[Opening Task data section]

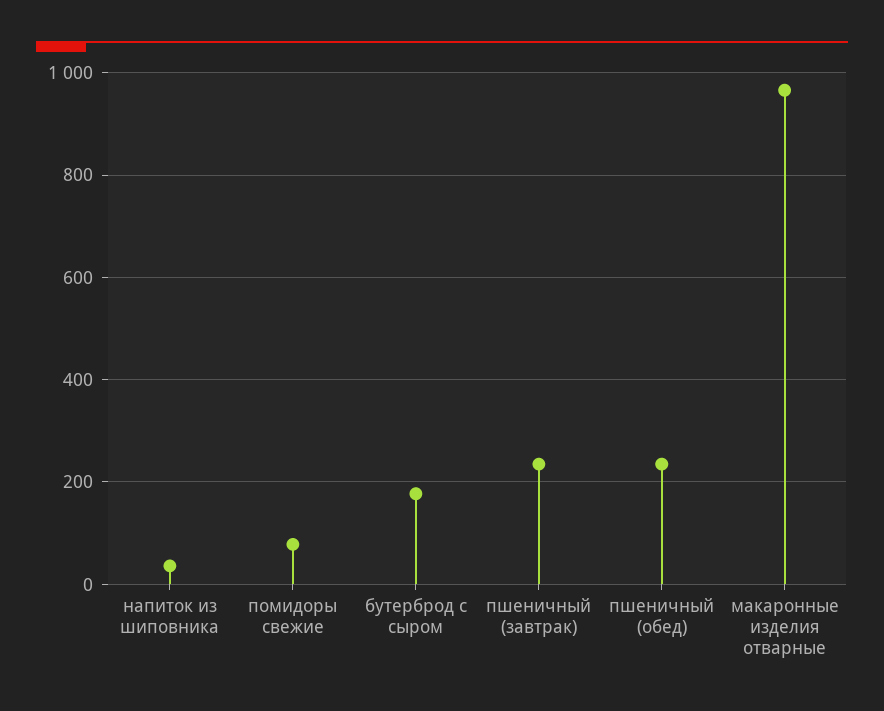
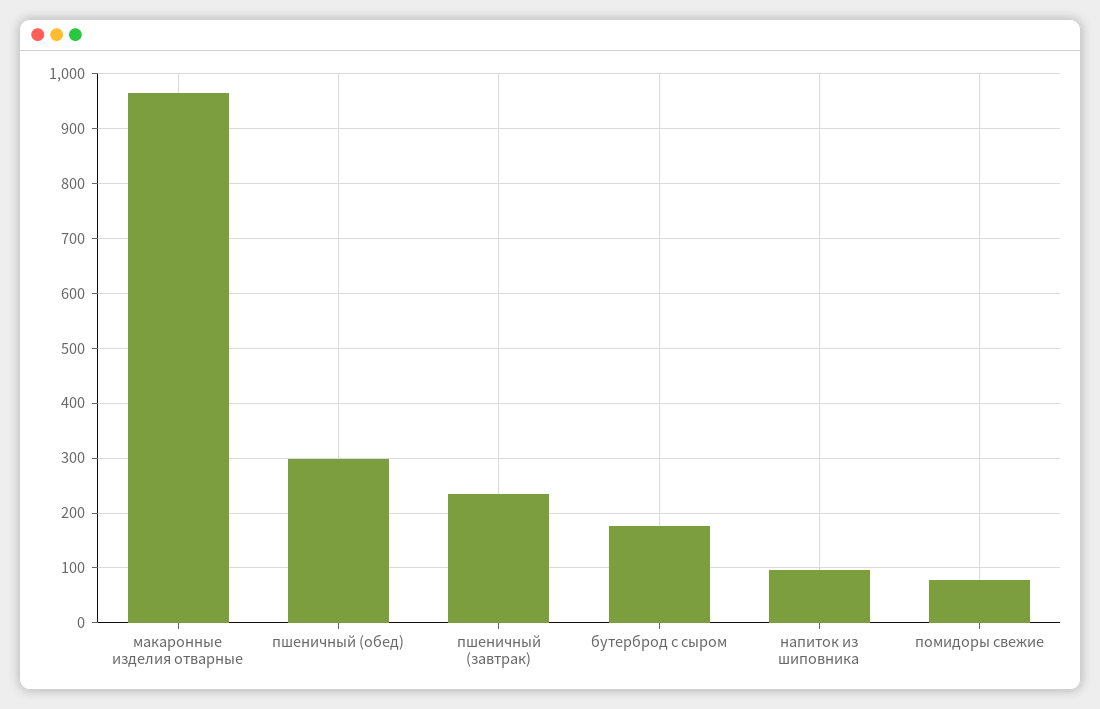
  {
-   "напиток из шиповника": 40,
+   "напиток из шиповника": 100,
    "помидоры свежие": 80,
    "бутерброд с сыром": 180,
    "пшеничный (завтрак)": 240,
-   "пшеничный (обед)": 240,
+   "пшеничный (обед)": 300,
    "макаронные изделия отварные": 960
  }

[Closing Task data section]

Start at the first line and set down all of the data exactly, passing over the pictures.

◆ Reply to the task
  {
-   "напиток из шиповника": 40,
+   "напиток из шиповника": 100,
    "помидоры свежие": 80,
    "бутерброд с сыром": 180,
    "пшеничный (завтрак)": 240,
-   "пшеничный (обед)": 240,
+   "пшеничный (обед)": 300,
    "макаронные изделия отварные": 960
  }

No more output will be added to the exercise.